Aufgabe
Zähle, wie viele Textzeilen in den folgenden Zeilen die Zeichenfolge „Control“ enthalten, und gib nur diese Anzahl an.

Datensätze
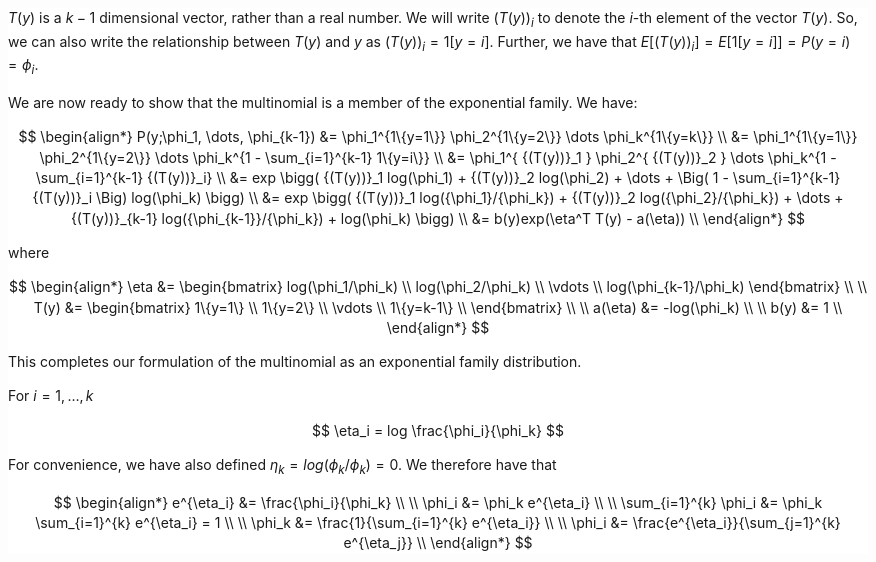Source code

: $T(y)$ is a $k - 1$ dimensional vector, rather than a real number. We will write ${(T(y))}_i$ to denote the $i$-th element of the vector $T(y)$. So, we can also write the relationship between $T(y)$ and $y$ as ${(T(y))}_i = 1[y=i]$. Further, we have that $E[{(T(y))}_i] = E[1[y=i]] = P(y = i) = \phi_i$.

We are now ready to show that the multinomial is a member of the exponential family. We have:

$$ \begin{align*}
P(y;\phi_1, \dots, \phi_{k-1})
&= \phi_1^{1\{y=1\}} \phi_2^{1\{y=2\}} \dots \phi_k^{1\{y=k\}} \\
&= \phi_1^{1\{y=1\}} \phi_2^{1\{y=2\}} \dots \phi_k^{1 - \sum_{i=1}^{k-1} 1\{y=i\}} \\
&= \phi_1^{ {(T(y))}_1 } \phi_2^{ {(T(y))}_2 } \dots \phi_k^{1 - \sum_{i=1}^{k-1} {(T(y))}_i} \\
&= exp \bigg( {(T(y))}_1 log(\phi_1) + {(T(y))}_2 log(\phi_2) + \dots + \Big( 1 - \sum_{i=1}^{k-1} {(T(y))}_i \Big) log(\phi_k) \bigg) \\
&= exp \bigg( {(T(y))}_1 log({\phi_1}/{\phi_k}) + {(T(y))}_2 log({\phi_2}/{\phi_k}) + \dots + {(T(y))}_{k-1} log({\phi_{k-1}}/{\phi_k}) + log(\phi_k) \bigg) \\
&= b(y)exp(\eta^T T(y) - a(\eta)) \\
\end{align*} $$

where

$$ \begin{align*}
\eta &=
\begin{bmatrix}
  log(\phi_1/\phi_k) \\
  log(\phi_2/\phi_k) \\
  \vdots \\
  log(\phi_{k-1}/\phi_k)
\end{bmatrix} \\
\\
T(y) &=
\begin{bmatrix}
  1\{y=1\} \\
  1\{y=2\} \\
  \vdots \\
  1\{y=k-1\} \\
\end{bmatrix} \\
\\
a(\eta) &= -log(\phi_k) \\
\\
b(y) &= 1 \\
\end{align*} $$

This completes our formulation of the multinomial as an exponential family distribution.

For $i = 1, \dots, k$

$$ \eta_i = log \frac{\phi_i}{\phi_k} $$

For convenience, we have also defined $\eta_k = log(\phi_k/\phi_k) = 0$. We therefore have that

$$ \begin{align*}
e^{\eta_i} &= \frac{\phi_i}{\phi_k} \\
\\
\phi_i &= \phi_k e^{\eta_i} \\
\\
\sum_{i=1}^{k} \phi_i &= \phi_k \sum_{i=1}^{k} e^{\eta_i} = 1 \\
\\
\phi_k &= \frac{1}{\sum_{i=1}^{k} e^{\eta_i}} \\
\\
\phi_i &= \frac{e^{\eta_i}}{\sum_{j=1}^{k} e^{\eta_j}} \\
\end{align*} $$
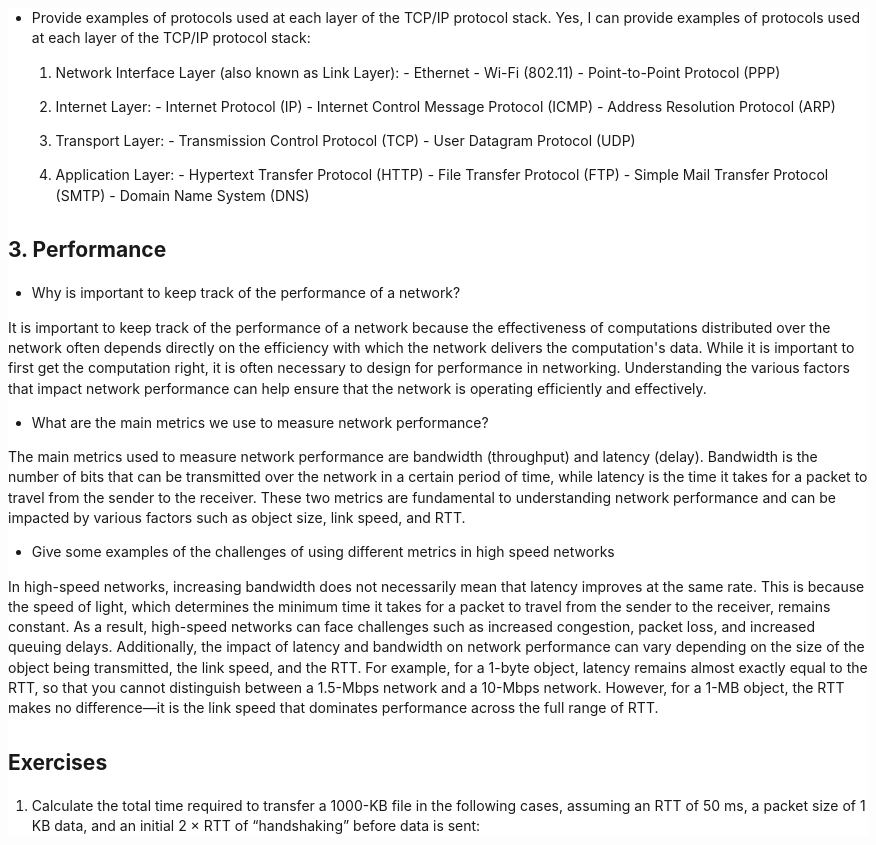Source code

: - Provide examples of protocols used at each layer of the TCP/IP protocol stack.
  Yes, I can provide examples of protocols used at each layer of the TCP/IP protocol stack:

  1. Network Interface Layer (also known as Link Layer):
          - Ethernet
          - Wi-Fi (802.11)
          - Point-to-Point Protocol (PPP)
    
  2. Internet Layer:
          - Internet Protocol (IP)
          - Internet Control Message Protocol (ICMP)
          - Address Resolution Protocol (ARP)
    
  3. Transport Layer:
          - Transmission Control Protocol (TCP)
          - User Datagram Protocol (UDP)
    
  4. Application Layer:
          - Hypertext Transfer Protocol (HTTP)
          - File Transfer Protocol (FTP)
          - Simple Mail Transfer Protocol (SMTP)
          - Domain Name System (DNS)


## 3. Performance
- Why is important to keep track of the performance of a network?

It is important to keep track of the performance of a network because the effectiveness of computations distributed over the network often depends directly on the efficiency with which the network delivers the computation's data. While it is important to first get the computation right, it is often necessary to design for performance in networking. Understanding the various factors that impact network performance can help ensure that the network is operating efficiently and effectively.

- What are the main metrics we use to measure network performance?

The main metrics used to measure network performance are bandwidth (throughput) and latency (delay). Bandwidth is the number of bits that can be transmitted over the network in a certain period of time, while latency is the time it takes for a packet to travel from the sender to the receiver. These two metrics are fundamental to understanding network performance and can be impacted by various factors such as object size, link speed, and RTT.

- Give some examples of the challenges of using different metrics in high speed networks

In high-speed networks, increasing bandwidth does not necessarily mean that latency improves at the same rate. This is because the speed of light, which determines the minimum time it takes for a packet to travel from the sender to the receiver, remains constant. As a result, high-speed networks can face challenges such as increased congestion, packet loss, and increased queuing delays. Additionally, the impact of latency and bandwidth on network performance can vary depending on the size of the object being transmitted, the link speed, and the RTT. For example, for a 1-byte object, latency remains almost exactly equal to the RTT, so that you cannot distinguish between a 1.5-Mbps network and a 10-Mbps network. However, for a 1-MB object, the RTT makes no difference—it is the link speed that dominates performance across the full range of RTT.

## Exercises
1. Calculate the total time required to transfer a 1000-KB file in the following cases, assuming an RTT of 50 ms, a packet size of 1 KB data, and an initial 2 × RTT of “handshaking” before data is sent:
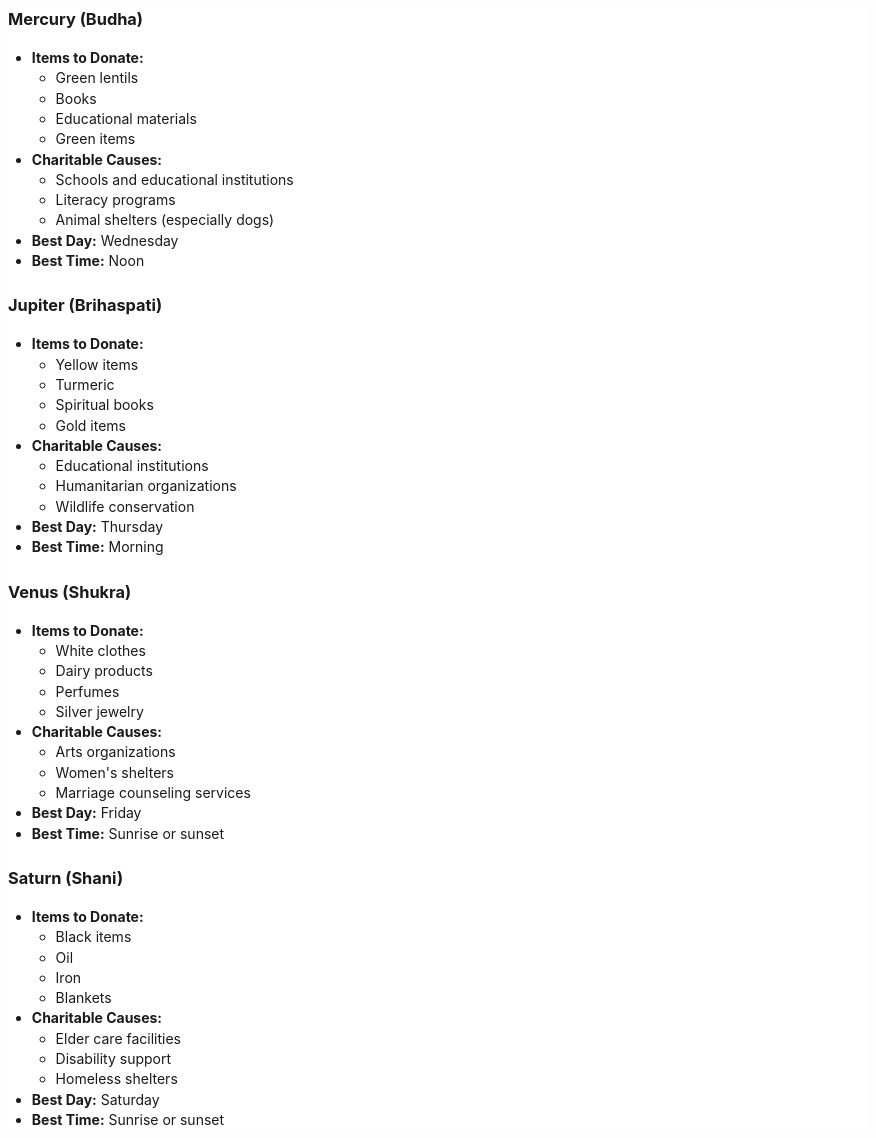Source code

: ### Mercury (Budha)
- **Items to Donate:**
  - Green lentils
  - Books
  - Educational materials
  - Green items
- **Charitable Causes:**
  - Schools and educational institutions
  - Literacy programs
  - Animal shelters (especially dogs)
- **Best Day:** Wednesday
- **Best Time:** Noon

### Jupiter (Brihaspati)
- **Items to Donate:**
  - Yellow items
  - Turmeric
  - Spiritual books
  - Gold items
- **Charitable Causes:**
  - Educational institutions
  - Humanitarian organizations
  - Wildlife conservation
- **Best Day:** Thursday
- **Best Time:** Morning

### Venus (Shukra)
- **Items to Donate:**
  - White clothes
  - Dairy products
  - Perfumes
  - Silver jewelry
- **Charitable Causes:**
  - Arts organizations
  - Women's shelters
  - Marriage counseling services
- **Best Day:** Friday
- **Best Time:** Sunrise or sunset

### Saturn (Shani)
- **Items to Donate:**
  - Black items
  - Oil
  - Iron
  - Blankets
- **Charitable Causes:**
  - Elder care facilities
  - Disability support
  - Homeless shelters
- **Best Day:** Saturday
- **Best Time:** Sunrise or sunset
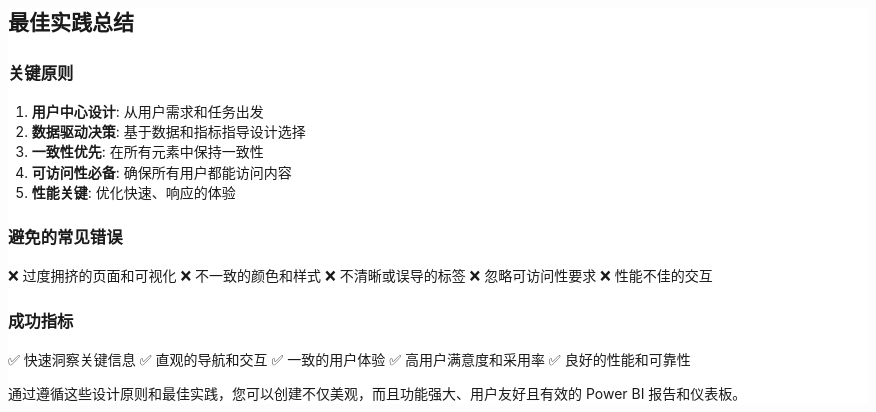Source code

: ## 最佳实践总结

### 关键原则
1. **用户中心设计**: 从用户需求和任务出发
2. **数据驱动决策**: 基于数据和指标指导设计选择
3. **一致性优先**: 在所有元素中保持一致性
4. **可访问性必备**: 确保所有用户都能访问内容
5. **性能关键**: 优化快速、响应的体验

### 避免的常见错误
❌ 过度拥挤的页面和可视化
❌ 不一致的颜色和样式
❌ 不清晰或误导的标签
❌ 忽略可访问性要求
❌ 性能不佳的交互

### 成功指标
✅ 快速洞察关键信息
✅ 直观的导航和交互
✅ 一致的用户体验
✅ 高用户满意度和采用率
✅ 良好的性能和可靠性

通过遵循这些设计原则和最佳实践，您可以创建不仅美观，而且功能强大、用户友好且有效的 Power BI 报告和仪表板。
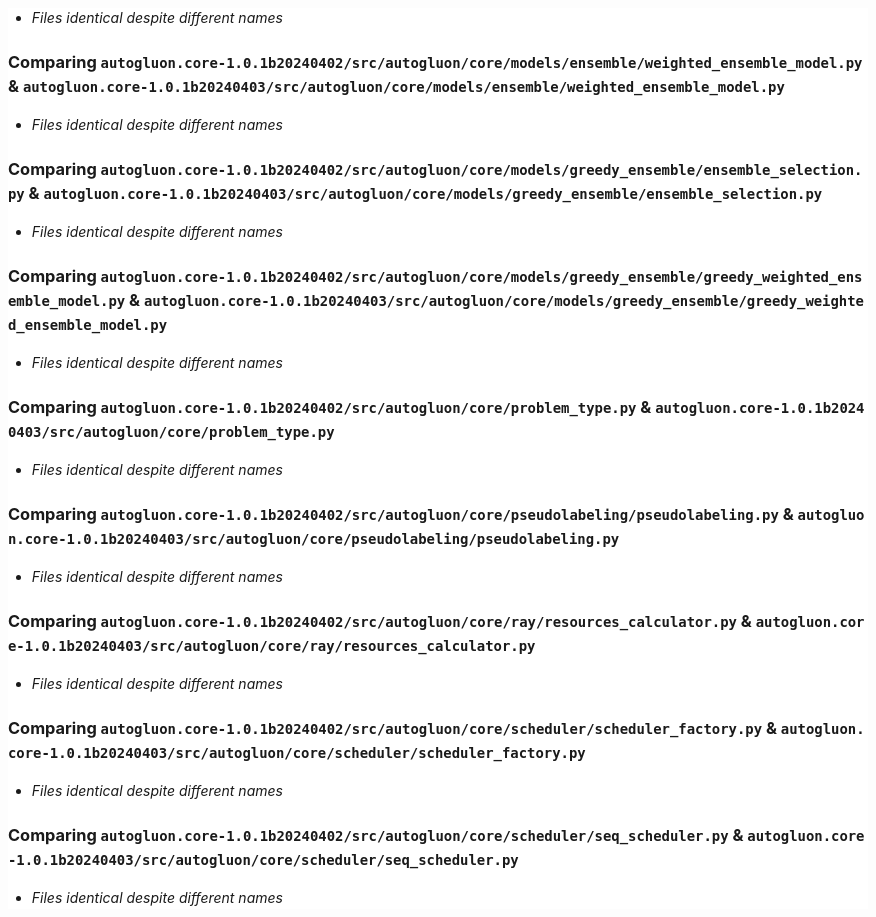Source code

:  * *Files identical despite different names*

### Comparing `autogluon.core-1.0.1b20240402/src/autogluon/core/models/ensemble/weighted_ensemble_model.py` & `autogluon.core-1.0.1b20240403/src/autogluon/core/models/ensemble/weighted_ensemble_model.py`

 * *Files identical despite different names*

### Comparing `autogluon.core-1.0.1b20240402/src/autogluon/core/models/greedy_ensemble/ensemble_selection.py` & `autogluon.core-1.0.1b20240403/src/autogluon/core/models/greedy_ensemble/ensemble_selection.py`

 * *Files identical despite different names*

### Comparing `autogluon.core-1.0.1b20240402/src/autogluon/core/models/greedy_ensemble/greedy_weighted_ensemble_model.py` & `autogluon.core-1.0.1b20240403/src/autogluon/core/models/greedy_ensemble/greedy_weighted_ensemble_model.py`

 * *Files identical despite different names*

### Comparing `autogluon.core-1.0.1b20240402/src/autogluon/core/problem_type.py` & `autogluon.core-1.0.1b20240403/src/autogluon/core/problem_type.py`

 * *Files identical despite different names*

### Comparing `autogluon.core-1.0.1b20240402/src/autogluon/core/pseudolabeling/pseudolabeling.py` & `autogluon.core-1.0.1b20240403/src/autogluon/core/pseudolabeling/pseudolabeling.py`

 * *Files identical despite different names*

### Comparing `autogluon.core-1.0.1b20240402/src/autogluon/core/ray/resources_calculator.py` & `autogluon.core-1.0.1b20240403/src/autogluon/core/ray/resources_calculator.py`

 * *Files identical despite different names*

### Comparing `autogluon.core-1.0.1b20240402/src/autogluon/core/scheduler/scheduler_factory.py` & `autogluon.core-1.0.1b20240403/src/autogluon/core/scheduler/scheduler_factory.py`

 * *Files identical despite different names*

### Comparing `autogluon.core-1.0.1b20240402/src/autogluon/core/scheduler/seq_scheduler.py` & `autogluon.core-1.0.1b20240403/src/autogluon/core/scheduler/seq_scheduler.py`

 * *Files identical despite different names*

Lösung
2